Write out the following lines word for word, leaving out the pictures.

※

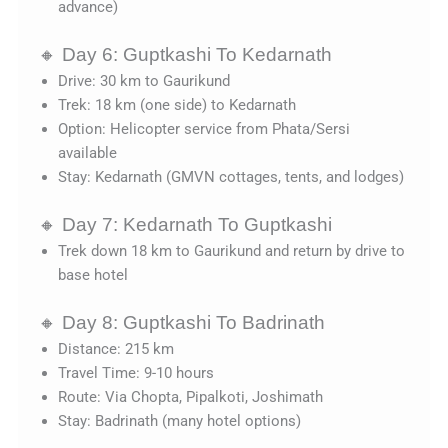
advance)
🔸 Day 6: Guptkashi To Kedarnath
Drive: 30 km to Gaurikund
Trek: 18 km (one side) to Kedarnath
Option: Helicopter service from Phata/Sersi
available
Stay: Kedarnath (GMVN cottages, tents, and lodges)
🔸 Day 7: Kedarnath To Guptkashi
Trek down 18 km to Gaurikund and return by drive to
base hotel
🔸 Day 8: Guptkashi To Badrinath
Distance: 215 km
Travel Time: 9-10 hours
Route: Via Chopta, Pipalkoti, Joshimath
Stay: Badrinath (many hotel options)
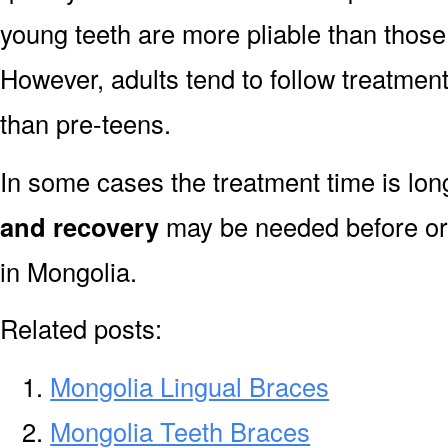
young teeth are more pliable than those
However, adults tend to follow treatment
than pre-teens.
In some cases the treatment time is lo
and recovery
may be needed before or 
in Mongolia.
Related posts:
Mongolia Lingual Braces
Mongolia Teeth Braces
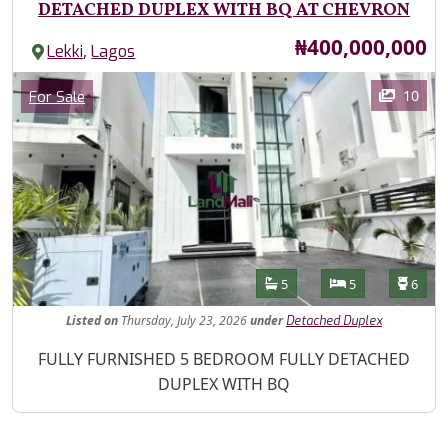
DETACHED DUPLEX WITH BQ AT CHEVRON
Price
₦400,000,000
,
Lekki
Lagos
Images
Category
10
For Sale
Features
Bathrooms
Bedrooms
Toilet
5
5
6
Listed
on
Thursday, July 23, 2026
under
Detached Duplex
Property Description
FULLY FURNISHED 5 BEDROOM FULLY DETACHED
DUPLEX WITH BQ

※

EXERCISE SOLUTION:
advance)
🔸 Day 6: Guptkashi To Kedarnath
Drive: 30 km to Gaurikund
Trek: 18 km (one side) to Kedarnath
Option: Helicopter service from Phata/Sersi
available
Stay: Kedarnath (GMVN cottages, tents, and lodges)
🔸 Day 7: Kedarnath To Guptkashi
Trek down 18 km to Gaurikund and return by drive to
base hotel
🔸 Day 8: Guptkashi To Badrinath
Distance: 215 km
Travel Time: 9-10 hours
Route: Via Chopta, Pipalkoti, Joshimath
Stay: Badrinath (many hotel options)
young teeth are more pliable than those
However, adults tend to follow treatment
than pre-teens.
In some cases the treatment time is lo
and recovery
may be needed before or 
in Mongolia.
Related posts:
Mongolia Lingual Braces
Mongolia Teeth Braces
DETACHED DUPLEX WITH BQ AT CHEVRON
Price
₦400,000,000
,
Lekki
Lagos
Images
Category
10
For Sale
Features
Bathrooms
Bedrooms
Toilet
5
5
6
Listed
on
Thursday, July 23, 2026
under
Detached Duplex
Property Description
FULLY FURNISHED 5 BEDROOM FULLY DETACHED
DUPLEX WITH BQ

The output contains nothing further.